Cependant, au danger d'être asphyxiés venait, pour les prisonniers, de s'en joindre un nouveau, celui d'être brûlés vifs. La plaque était rouge, et le bas des vêtements des femmes menaçait de s'enflammer. Déjà deux fois même le feu avait pris à la robe de la Duchesse et elle l'avait étouffé à pleines mains, aux dépens de deux brûlures dont elle conserva longtemps les marques: chaque minute raréfiait encore l'air intérieur, et l'air extérieur fourni par les trous du toit entrait en trop petite quantité pour le renouveler.
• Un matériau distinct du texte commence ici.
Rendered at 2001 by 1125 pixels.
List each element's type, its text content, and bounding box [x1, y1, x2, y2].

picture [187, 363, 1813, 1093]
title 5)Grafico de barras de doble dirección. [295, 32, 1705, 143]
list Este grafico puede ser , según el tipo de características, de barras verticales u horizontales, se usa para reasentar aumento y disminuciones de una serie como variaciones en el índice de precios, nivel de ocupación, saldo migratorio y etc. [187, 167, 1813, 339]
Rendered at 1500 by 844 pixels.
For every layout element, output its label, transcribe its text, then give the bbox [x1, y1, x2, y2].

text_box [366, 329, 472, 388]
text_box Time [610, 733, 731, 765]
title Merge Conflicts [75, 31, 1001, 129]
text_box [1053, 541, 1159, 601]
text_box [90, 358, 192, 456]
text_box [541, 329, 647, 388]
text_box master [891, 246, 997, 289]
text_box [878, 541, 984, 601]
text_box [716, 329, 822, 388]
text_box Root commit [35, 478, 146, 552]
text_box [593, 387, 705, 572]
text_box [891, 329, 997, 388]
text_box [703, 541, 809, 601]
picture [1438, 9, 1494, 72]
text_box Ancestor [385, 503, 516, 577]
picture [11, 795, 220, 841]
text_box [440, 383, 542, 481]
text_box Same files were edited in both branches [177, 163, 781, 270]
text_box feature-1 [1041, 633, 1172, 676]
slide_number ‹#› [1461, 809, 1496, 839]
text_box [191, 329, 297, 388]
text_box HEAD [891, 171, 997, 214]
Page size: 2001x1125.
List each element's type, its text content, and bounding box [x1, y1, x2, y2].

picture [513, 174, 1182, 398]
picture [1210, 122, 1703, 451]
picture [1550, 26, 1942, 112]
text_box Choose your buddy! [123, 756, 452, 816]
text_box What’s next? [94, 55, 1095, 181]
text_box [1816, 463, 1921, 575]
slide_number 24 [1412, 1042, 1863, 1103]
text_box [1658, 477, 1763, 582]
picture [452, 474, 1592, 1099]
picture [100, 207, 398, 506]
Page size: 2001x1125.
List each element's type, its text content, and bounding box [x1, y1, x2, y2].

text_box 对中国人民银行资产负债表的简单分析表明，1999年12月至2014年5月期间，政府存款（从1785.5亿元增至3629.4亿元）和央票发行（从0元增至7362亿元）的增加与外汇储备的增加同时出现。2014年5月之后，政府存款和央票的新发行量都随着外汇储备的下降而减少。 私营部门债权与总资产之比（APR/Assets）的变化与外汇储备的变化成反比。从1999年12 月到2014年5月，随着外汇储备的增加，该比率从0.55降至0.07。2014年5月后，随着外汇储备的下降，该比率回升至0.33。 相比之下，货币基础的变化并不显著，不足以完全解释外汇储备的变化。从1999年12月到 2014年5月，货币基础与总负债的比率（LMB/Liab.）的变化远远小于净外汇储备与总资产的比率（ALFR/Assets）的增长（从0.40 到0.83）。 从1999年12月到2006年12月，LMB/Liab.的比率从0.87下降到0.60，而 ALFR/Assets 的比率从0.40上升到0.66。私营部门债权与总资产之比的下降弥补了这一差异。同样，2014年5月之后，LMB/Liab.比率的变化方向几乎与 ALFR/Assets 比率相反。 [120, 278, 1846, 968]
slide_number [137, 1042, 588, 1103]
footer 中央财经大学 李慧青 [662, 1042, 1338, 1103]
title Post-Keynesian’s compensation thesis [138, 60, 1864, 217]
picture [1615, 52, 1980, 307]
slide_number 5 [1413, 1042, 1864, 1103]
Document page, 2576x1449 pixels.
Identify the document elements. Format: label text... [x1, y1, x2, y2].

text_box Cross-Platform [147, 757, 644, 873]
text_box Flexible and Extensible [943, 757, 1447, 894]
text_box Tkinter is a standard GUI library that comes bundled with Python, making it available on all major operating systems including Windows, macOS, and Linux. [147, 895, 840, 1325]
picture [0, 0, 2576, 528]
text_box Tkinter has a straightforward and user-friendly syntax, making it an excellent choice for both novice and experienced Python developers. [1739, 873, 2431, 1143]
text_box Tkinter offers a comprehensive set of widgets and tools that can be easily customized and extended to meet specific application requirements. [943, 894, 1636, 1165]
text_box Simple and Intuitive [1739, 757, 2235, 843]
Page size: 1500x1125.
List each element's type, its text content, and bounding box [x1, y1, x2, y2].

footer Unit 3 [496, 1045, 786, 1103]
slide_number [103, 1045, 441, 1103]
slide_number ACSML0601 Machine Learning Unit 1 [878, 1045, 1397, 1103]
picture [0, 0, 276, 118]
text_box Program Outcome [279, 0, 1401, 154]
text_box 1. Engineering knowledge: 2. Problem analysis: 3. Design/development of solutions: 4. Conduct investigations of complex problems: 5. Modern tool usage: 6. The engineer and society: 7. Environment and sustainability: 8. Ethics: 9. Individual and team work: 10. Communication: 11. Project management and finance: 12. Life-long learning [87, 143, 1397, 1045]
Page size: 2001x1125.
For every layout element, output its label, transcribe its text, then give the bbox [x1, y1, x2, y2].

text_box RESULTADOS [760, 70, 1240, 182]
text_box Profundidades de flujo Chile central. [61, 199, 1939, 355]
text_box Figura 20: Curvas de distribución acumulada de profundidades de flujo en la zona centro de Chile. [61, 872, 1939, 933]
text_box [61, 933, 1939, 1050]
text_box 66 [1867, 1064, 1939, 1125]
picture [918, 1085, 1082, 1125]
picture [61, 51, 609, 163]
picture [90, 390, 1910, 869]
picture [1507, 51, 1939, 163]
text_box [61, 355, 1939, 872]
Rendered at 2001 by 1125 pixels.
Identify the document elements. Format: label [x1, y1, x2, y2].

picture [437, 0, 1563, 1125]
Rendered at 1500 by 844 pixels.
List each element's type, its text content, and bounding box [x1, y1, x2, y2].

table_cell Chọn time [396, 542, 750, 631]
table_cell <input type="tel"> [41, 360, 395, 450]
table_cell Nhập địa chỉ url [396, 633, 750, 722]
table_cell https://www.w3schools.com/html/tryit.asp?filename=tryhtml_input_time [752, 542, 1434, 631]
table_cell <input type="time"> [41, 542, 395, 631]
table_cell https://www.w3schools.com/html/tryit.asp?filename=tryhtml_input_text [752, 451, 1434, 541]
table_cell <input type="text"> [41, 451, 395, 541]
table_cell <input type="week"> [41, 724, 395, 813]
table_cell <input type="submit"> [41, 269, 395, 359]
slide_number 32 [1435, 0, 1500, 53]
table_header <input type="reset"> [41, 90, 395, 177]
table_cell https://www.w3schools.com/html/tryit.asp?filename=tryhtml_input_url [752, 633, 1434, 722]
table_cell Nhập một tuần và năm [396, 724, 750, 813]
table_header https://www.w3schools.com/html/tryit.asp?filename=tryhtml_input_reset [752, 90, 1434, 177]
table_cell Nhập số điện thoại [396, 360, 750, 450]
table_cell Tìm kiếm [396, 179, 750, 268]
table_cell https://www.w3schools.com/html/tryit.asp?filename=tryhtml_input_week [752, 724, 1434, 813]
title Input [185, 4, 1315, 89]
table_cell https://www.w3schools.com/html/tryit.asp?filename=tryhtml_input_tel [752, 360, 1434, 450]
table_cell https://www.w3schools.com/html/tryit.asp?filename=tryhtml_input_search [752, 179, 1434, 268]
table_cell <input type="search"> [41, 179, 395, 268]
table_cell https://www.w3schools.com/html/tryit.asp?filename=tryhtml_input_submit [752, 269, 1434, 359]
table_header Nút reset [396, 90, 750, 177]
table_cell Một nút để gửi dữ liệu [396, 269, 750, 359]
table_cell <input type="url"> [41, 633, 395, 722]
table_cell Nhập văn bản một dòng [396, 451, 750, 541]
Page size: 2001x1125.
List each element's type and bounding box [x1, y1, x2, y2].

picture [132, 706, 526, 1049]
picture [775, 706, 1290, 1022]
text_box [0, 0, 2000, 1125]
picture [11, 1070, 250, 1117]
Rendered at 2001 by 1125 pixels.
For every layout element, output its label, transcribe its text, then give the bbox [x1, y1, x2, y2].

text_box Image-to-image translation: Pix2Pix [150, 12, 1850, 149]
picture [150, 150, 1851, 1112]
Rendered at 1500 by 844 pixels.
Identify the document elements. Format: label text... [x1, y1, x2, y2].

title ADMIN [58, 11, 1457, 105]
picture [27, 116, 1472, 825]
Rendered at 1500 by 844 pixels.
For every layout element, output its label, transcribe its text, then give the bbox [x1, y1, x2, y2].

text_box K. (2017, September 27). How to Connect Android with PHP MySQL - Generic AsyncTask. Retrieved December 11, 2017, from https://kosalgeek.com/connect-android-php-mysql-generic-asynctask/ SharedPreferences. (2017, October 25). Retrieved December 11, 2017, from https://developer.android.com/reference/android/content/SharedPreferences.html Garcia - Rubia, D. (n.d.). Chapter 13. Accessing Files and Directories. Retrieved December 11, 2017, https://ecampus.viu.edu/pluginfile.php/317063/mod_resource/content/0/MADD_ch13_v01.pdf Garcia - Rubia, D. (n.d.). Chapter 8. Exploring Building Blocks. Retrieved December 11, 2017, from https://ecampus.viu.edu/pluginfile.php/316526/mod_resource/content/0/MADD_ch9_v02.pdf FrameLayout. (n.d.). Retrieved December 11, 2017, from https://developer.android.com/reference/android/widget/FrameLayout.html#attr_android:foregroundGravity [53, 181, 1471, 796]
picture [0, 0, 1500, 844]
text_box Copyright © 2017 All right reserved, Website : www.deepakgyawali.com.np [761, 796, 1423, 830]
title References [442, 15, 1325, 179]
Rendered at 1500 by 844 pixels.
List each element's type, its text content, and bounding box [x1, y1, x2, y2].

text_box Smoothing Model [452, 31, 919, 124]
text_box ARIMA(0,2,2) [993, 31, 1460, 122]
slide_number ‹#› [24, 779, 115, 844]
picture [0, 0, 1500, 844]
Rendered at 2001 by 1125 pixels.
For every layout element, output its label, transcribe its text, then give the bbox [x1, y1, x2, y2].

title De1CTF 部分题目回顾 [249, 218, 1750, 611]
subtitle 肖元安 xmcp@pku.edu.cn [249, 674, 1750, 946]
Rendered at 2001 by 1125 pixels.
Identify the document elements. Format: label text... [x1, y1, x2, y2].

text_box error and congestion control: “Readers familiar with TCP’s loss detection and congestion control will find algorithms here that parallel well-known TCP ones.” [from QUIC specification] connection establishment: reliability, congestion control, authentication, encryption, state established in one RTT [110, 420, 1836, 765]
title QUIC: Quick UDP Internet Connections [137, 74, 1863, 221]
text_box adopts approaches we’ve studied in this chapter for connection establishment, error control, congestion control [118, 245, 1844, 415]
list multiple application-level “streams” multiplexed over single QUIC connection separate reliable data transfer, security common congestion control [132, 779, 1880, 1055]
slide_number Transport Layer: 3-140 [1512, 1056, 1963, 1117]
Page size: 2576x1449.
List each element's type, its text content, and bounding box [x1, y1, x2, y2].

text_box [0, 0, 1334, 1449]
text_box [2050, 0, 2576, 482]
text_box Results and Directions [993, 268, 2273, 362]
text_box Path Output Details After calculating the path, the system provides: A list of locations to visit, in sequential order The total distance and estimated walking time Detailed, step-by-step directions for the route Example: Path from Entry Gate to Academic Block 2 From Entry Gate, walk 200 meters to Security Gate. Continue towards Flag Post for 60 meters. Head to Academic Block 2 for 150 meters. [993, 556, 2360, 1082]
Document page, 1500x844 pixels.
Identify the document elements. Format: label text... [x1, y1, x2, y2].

La poitrine des prisonniers devenait de plus en plus haletante. Rester dix minutes de plus dans cette fournaise, c'était compromettre les jours de Madame. Chacun la suppliait de sortir, elle seule ne le voulait pas; ses yeux laissaient échapper de grosses larmes de colère qu'un souffle ardent séchait sur ses joues. Le feu prit encore une fois à sa robe, une fois encore elle l'éteignit; mais, dans le mouvement qu'elle fit en se levant, elle souleva la gâchette qui fermait la porte de la cachette, et la porte de la cheminée s'entr'ouvrit un peu; mademoiselle de Kersabiec y porta aussitôt la main pour la faire rentrer dans le pêne, et se brûla violemment.

Le mouvement de la plaque avait fait rouler les mottes appuyées contre elle, et avait éveillé l'attention du gendarme qui se délassait de son ennui en lisant des Quotidiennes, et qui croyait avoir bâti son édifice pyrotechnique avec plus de solidité. Le bruit produit par les tentatives de mademoiselle de Kersabiec fit naître en lui une singulière idée: il se figura qu'il y avait des rats dans la cheminée, et, pensant que la chaleur allait les forcer de sortir, il réveilla son camarade et tous deux, le sabre à la main, se mirent de chaque côté de la cheminée, prêts à couper en deux le premier qui paraîtrait.

Ils étaient dans cette position, lorsque Madame, à qui il avait fallu un courage extraordinaire pour résister si longtemps, déclara qu'elle ne pouvait plus tenir; au même instant, M. de Ménars, qui depuis longtemps la pressait de se rendre, repoussa la plaque d'un violent coup de pied.

Les gendarmes étonnés se reculèrent en disant:

—Qui est là?

—Moi, répondit Madame! Je suis la duchesse de Berry.

Les deux gendarmes s'élancèrent aussitôt sur le feu qu'ils dispersèrent à coups de pieds. Madame sortit la première, forcée de poser ses pieds et ses mains sur le foyer brûlant; ses compagnons la suivirent. Il était neuf heures du matin, et depuis seize heures ils étaient renfermés dans cette cachette sans aucune nourriture.

Les premières paroles de la duchesse furent pour demander le général Dermoncourt. Un des gendarmes descendit le chercher au rez-de-chaussée qu'il n'avait pas voulu quitter. Pendant ce temps, elle remettait à l'autre un sac qui l'embarrassait, et dans lequel étaient renfermés 13,000 francs en or, dont une partie en monnaie d'Espagne.